Mais de 5 mil médicos já estão em dedicação plena. Mas adesão não está a aumentar produção dos hospitais
A presidente da Federação Nacional dos Médicos não tem dúvidas de que a carência de profissionais se reflete nos dados agora conhecidos. “O aumento do número de pessoas que espera depois dos tempos máximos de resposta garantidos reflete a falta de médicos no SNS, há uma carência gritante em várias áreas”, diz Joana Bordalo e Sá, acusando “os sucessivos governos” de nada fazerem para garantirem mais médicos. “A saída de profissionais pode também ajudar a explicar estes números”, sublinha, por seu lado, o presidente da APAH. Xavier Barreto defende que os dados agora divulgados pelo regulador da saúde confirmam os receios manifestados no verão pelos administradores hospitalares, que receavam que o regime de dedicação plena (ao qual já aderiram nove mil médicos) não significasse um aumento da atividade assistencial nos hospitais.
“Temos dois grandes grupos de médicos nos hospitais: os que não fazem urgência e que estavam em 40 horas, e, nesses, não houve ganho nenhum. E outro que faz urgência, e onde poderemos ter ganho pelo menos quatro horas, porque esses médicos tinham descanso compensatório e deixaram de ter. A questão é para onde vão essas horas? Marcámos mais consultas ou cirurgias ou dedicam as horas a outras atividades, como o internamento ou atividades administrativas?”, questiona o responsável, que defende que “devia ter havido uma definição clara de que as horas eram para fazer cirurgias e consultas, e sobretudo primeiras consultas, e isso não ficou definido”.
Aquilo que parece um paradoxo (a diminuição do número bruto de primeiras consultas no primeiro semestre deste ano e o aumento dos médicos em dedicação plena), não o é, diz o bastonário dos médicos. “Não é surpreendente, porque não houve um aumento das horas de trabalho dos médicos. Nem o SNS atraiu ainda médicos que saíram do SNS”, realça Carlos Cortes.
Mas como se pode garantir que os utentes tenham um melhor acesso às consultas de especialidade no SNS? Para os sindicatos, a solução passa por contratar mais médicos e pela alocação de menos horas aos serviços de urgência. “Se se aloca mais tempo às urgências, sobre menos tempo para as consultas. Nós propomos a redução do horário semanal de urgência de 18 para 12 horas, disponibilizando seis horas para consultas e cirurgias. E o Ministério tem recusado”, sublinha o presidente do Sindicato Independente dos Médicos, Nuno Rodrigues, que lembra que a estrutura sindical que lidera também já propôs “um programa SIGIC para as consultas“.

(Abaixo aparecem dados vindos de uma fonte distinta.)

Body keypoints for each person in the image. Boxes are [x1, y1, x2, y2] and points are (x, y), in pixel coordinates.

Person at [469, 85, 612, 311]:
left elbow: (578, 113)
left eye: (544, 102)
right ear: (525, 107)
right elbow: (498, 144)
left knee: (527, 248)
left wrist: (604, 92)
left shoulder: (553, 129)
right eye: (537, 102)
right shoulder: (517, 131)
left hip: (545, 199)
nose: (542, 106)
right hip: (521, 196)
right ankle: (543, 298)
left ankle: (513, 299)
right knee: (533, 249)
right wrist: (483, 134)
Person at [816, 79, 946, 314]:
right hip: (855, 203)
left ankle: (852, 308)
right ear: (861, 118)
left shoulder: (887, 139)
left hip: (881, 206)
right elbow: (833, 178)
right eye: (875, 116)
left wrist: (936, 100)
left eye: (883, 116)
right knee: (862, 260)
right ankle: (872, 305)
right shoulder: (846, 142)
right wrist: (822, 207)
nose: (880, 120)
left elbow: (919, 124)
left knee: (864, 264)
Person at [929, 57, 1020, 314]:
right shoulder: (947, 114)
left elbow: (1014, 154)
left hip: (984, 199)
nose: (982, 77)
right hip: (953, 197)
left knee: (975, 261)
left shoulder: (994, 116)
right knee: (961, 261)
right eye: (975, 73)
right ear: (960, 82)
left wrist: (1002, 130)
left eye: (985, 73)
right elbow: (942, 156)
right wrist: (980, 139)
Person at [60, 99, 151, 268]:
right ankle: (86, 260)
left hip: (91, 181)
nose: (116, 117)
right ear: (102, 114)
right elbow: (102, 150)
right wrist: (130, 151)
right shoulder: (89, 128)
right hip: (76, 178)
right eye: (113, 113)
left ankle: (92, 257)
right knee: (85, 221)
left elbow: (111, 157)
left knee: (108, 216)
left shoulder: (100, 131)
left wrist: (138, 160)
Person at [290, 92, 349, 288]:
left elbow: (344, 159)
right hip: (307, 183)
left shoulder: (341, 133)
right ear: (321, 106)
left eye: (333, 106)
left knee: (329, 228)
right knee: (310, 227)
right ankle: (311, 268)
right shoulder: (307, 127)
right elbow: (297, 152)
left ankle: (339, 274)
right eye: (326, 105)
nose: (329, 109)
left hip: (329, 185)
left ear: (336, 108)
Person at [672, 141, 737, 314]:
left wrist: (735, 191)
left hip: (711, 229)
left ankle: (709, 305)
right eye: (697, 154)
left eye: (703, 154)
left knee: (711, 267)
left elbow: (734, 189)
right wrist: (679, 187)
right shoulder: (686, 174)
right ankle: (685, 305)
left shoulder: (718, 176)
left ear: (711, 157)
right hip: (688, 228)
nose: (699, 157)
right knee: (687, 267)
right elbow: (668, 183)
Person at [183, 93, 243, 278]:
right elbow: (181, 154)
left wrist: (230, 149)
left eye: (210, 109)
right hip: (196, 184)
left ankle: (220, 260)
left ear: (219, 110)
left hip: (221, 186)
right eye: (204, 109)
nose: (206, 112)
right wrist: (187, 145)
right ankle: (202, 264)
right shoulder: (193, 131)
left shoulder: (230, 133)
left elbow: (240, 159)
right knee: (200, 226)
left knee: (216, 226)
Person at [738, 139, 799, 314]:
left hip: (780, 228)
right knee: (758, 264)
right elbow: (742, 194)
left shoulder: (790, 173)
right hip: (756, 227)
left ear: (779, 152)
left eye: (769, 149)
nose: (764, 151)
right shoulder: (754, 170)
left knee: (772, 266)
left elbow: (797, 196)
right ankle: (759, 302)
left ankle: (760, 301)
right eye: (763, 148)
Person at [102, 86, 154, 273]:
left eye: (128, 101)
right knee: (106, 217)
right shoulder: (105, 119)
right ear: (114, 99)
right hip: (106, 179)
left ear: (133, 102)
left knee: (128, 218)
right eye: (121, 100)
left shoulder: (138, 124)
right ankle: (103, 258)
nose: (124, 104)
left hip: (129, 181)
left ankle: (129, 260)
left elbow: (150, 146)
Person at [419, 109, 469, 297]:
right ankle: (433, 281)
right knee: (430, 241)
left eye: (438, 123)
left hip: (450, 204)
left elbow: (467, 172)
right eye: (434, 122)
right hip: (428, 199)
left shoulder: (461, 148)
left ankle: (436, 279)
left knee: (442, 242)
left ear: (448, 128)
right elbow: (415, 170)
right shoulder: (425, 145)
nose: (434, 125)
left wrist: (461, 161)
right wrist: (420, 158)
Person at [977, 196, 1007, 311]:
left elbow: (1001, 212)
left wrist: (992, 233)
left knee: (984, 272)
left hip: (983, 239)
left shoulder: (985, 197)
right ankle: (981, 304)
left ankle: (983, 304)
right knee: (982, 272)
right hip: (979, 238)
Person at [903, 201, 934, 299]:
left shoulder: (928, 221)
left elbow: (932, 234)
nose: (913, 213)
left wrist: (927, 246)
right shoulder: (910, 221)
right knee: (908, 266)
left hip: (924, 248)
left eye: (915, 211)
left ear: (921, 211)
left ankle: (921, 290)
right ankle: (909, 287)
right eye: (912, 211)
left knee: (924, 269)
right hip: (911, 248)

Uma das medidas que consta do programa de governo é a criação do chamado “voucher consulta de especialidade”, que já existe para as cirurgias. A intenção é garantir a emissão de um voucher sempre que o tempo máximo de espera seja ultrapassado, para que o utente possa ter resposta nos setores privado ou social. Uma medida que ainda não saiu do papel e que não agrada às estruturas sindicais.